Dispositif qui accompagne les communes rurales de moins de 20 000 habitants dans la revitalisation de leurs centres-bourgs.
Source : Agence Nationale de la Cohesion des Territoires (ANCT) — programmes Action Coeur de Ville, Petites Villes de Demain, Villages d'Avenir, Fabriques de Territoire. En savoir plus sur anct.gouv.fr.
2 tiers-lieux recenses a Les Avirons. Les tiers-lieux (coworking, fablabs, espaces culturels) sont des lieux hybrides qui renforcent l'attractivite economique locale.
Avec 11 536 habitants, Les Avirons combine plusieurs secteurs d'activité dans un équilibre économique propre à son échelle. Le revenu médian y est un peu en retrait par rapport à la moyenne nationale, avec un taux de pauvreté élevé (28,0 %).

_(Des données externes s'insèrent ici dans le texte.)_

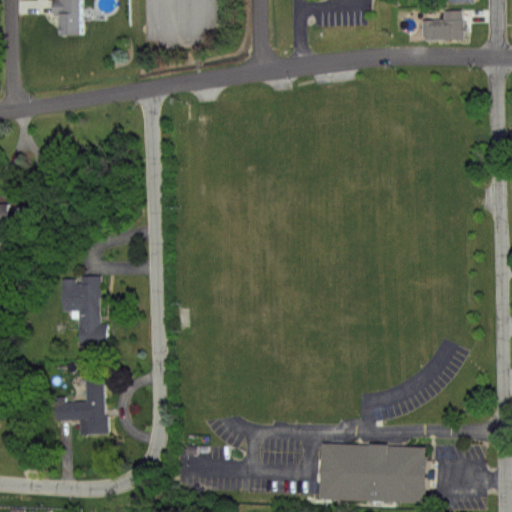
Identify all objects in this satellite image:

Seuls 32,0 % des actifs travaillent dans la commune, les autres rejoignant principalement Saint-Pierre et Saint-Louis. Parmi les principaux employeurs figurent MAIRIE et LYCEE ANTOINE DE SAINT EXUPERY. Le marché du travail reste tendu (23,6 % de chômage).
La commune est éligible au dispositif FRR (France Ruralités Revitalisation), ainsi qu'à 2 autres dispositifs d'aide territoriale. Elle bénéficie du programme national Petites Villes de Demain. 2 projets ont été subventionnés par l'État pour 249 424 € d'aides d'investissement. 2 tiers-lieux complètent l'offre d'accueil économique locale.
Le revenu médian des ménages des Avirons, soit 20 110 €, se situe au-dessous du repère français. Rapporté à la médiane du département (17 680 €), le niveau de vie communal dépasse d'environ 2 430 € le repère. La distribution des revenus affiche une dispersion marquée (D9/D1 = 4,5): le 1er décile se situe à 9 550 €, le 9e à 43 080 €.
Le marché du travail local est très difficile: le chômage atteint 23,6 % pour 5 712 actifs, et le taux d'emploi se limite à 58,0 %. Côté CSP, les employés (34,4 %) arrivent en tête, suivis des Professions intermédiaires (21,9 %).
Avec 852 établissements actifs (2023), l'économie des Avirons reste principalement tertiaire. Sur le plan sectoriel, administration publique, enseignement, santé, action sociale concentre 30,3 % des unités productives. Au millésime 2024, 186 nouveaux établissements ont été immatriculés, dans un contexte de dynamique de création forte (stock à +87,7 % sur la période). Parmi les principaux employeurs identifiés figurent notamment MAIRIE et LYCEE ANTOINE DE SAINT EXUPERY.
La capacité d'autofinancement se maintient en 2024 avec 156 €/hab d'épargne brute sur 1 552 €/hab de recettes. Il faudrait 7,5 années d'épargne brute pour rembourser la dette (raisonnable), dans une commune qui consacre 808 €/hab à l'investissement. 2 projets locaux ont bénéficié de 249 424 € de subvention de l'État (DETR/DSIL).
Côté foncier, le taux global de taxe des Avirons — 33,75 % en 2024 — se tient sous le niveau moyen hexagonal. L'écart avec la médiane départementale — 46,80 % — est de -13,05 points, sur un taux communal pur de 29,55 %. La cotisation foncière des entreprises (CFE) ressort à 30,45 %, la taxe d'habitation (résidences secondaires et vacants) atteint 21,29 %.
L'économie locale s'apprécie dans le cadre régional: Les Avirons est caractéristique des communes de l'île de La Réunion. La commune est couverte par plusieurs dispositifs — FRR (France Ruralités Revitalisation) et Zone de Revitalisation Rurale (ZRR) — pris en compte dans certaines aides publiques. Les flux domicile-travail font état de 2 965 résidents qui vont travailler dans une autre commune. Sur le versant social, la CAF dénombre 3 260 allocataires, dont 930 foyers bénéficiaires du RSA.